A Market without HFT?But if many investors choose to trade their own version of ETFs and save on fees, that could squeeze companies such as Vanguard and Fidelity, which package and sell those easy-to-trade ETFs. If setting up your own arbitrage trade or pairs trade becomes a piece of cake, that could heat up competition and lower returns for hedge funds. Brokers currently profit by directing trading to their dark pools (private exchanges that allow anonymous trading) and marketing their algorithms. If they’re less involved in facilitating trading, they could lose commissions. High-frequency trading firms would certainly fight batch auctions.
Exchanges might be less than eager to change current practices, in large part due to resistance from brokers and other influential participants. As Budish, Harvard’s Robin S. Lee, and Shim have noted in research, what benefits exchanges doesn’t always benefit the market overall.
Budish says that for many of these reasons, the research remains more of a thought piece for now, of interest primarily to other academics. “Since we haven’t seen frequent batch auctions embraced yet, I’m not holding my breath about flow trading being adopted, which is kind of like frequent batch auctions squared,” he says.

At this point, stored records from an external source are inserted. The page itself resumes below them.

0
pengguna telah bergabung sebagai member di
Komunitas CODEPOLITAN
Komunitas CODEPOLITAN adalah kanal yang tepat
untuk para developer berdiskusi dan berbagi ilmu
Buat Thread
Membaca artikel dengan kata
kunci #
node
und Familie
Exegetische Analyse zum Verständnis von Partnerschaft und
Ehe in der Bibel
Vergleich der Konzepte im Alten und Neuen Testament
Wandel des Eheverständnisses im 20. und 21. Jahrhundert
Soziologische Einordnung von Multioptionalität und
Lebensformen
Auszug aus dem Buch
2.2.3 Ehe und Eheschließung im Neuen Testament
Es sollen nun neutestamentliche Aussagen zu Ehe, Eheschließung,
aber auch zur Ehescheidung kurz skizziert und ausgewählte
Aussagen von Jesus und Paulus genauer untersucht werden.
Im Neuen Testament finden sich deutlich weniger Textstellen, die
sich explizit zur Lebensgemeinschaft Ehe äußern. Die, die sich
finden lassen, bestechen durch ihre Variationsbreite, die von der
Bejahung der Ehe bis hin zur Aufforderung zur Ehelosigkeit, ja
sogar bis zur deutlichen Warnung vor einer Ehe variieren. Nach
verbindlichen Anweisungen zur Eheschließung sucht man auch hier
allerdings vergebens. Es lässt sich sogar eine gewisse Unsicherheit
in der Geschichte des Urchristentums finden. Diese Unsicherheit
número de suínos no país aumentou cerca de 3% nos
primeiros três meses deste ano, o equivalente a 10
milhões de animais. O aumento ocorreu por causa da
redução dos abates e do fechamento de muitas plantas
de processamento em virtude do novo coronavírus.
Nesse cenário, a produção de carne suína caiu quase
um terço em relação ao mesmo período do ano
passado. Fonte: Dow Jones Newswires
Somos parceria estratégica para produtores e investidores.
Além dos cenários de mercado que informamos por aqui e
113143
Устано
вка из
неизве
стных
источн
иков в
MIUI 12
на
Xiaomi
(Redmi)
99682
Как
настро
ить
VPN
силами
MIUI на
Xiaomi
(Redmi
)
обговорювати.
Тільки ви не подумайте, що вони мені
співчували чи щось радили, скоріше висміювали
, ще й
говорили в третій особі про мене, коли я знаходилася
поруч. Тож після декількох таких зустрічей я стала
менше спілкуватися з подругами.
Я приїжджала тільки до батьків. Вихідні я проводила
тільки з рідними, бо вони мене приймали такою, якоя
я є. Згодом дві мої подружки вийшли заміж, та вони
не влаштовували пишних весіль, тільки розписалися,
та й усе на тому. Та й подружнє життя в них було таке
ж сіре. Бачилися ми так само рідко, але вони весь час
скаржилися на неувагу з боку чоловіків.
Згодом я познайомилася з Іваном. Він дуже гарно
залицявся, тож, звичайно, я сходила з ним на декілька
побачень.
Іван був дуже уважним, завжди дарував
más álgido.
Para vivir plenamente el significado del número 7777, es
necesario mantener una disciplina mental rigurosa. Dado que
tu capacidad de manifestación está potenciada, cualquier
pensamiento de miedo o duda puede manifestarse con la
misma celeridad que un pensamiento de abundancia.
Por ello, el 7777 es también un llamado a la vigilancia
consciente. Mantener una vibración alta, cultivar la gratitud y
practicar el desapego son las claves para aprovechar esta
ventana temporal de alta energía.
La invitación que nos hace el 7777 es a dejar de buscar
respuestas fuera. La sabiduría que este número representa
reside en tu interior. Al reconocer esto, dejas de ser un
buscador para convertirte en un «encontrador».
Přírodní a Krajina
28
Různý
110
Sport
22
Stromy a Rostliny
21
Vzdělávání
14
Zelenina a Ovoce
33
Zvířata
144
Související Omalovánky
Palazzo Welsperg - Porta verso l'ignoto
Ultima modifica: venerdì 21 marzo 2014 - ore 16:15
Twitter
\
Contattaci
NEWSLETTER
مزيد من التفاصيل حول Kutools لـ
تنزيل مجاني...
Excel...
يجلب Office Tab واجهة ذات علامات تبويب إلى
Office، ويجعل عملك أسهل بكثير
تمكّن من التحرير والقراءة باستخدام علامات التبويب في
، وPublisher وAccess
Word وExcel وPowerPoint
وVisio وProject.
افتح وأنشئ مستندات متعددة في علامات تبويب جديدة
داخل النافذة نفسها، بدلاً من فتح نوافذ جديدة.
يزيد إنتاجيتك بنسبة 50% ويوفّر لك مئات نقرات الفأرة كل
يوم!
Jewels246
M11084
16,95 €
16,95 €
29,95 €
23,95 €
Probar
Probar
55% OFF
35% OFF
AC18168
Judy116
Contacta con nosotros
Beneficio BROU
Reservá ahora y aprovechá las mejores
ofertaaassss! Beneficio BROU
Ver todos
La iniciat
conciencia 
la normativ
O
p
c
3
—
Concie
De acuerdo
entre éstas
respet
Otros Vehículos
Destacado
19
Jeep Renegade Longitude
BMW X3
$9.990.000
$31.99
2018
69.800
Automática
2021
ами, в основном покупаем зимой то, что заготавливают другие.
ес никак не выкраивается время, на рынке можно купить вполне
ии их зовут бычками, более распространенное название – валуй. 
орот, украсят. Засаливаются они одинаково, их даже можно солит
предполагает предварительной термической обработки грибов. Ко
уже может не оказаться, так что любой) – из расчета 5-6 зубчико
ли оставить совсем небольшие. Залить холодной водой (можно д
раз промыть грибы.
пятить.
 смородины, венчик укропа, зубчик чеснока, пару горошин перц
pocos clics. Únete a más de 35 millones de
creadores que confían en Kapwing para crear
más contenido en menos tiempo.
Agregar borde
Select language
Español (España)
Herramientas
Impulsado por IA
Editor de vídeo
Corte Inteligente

But ideas that circulate in papers, workshops, and conferences can end up informing policy. “Today’s markets are not as fair and competitive as possible for individual investors—everyday retail investors,” proclaimed Securities and Exchange Commission chair Gary Gensler in a December 2022 press release. Gensler was seeking to address controversy around “payment for order flow.” In this, many retail brokers sell the market orders of individual investors to electronic market makers such as Citadel, which may match the orders against their own internal orders rather than execute them in the market. The SEC’s proposed solution to this: auctions. That proposal is pending, as is another to allow trading at increments of less than 1 cent. And as Milton Friedman once said, when a crisis occurs “the actions that are taken depend on the ideas that are lying around.”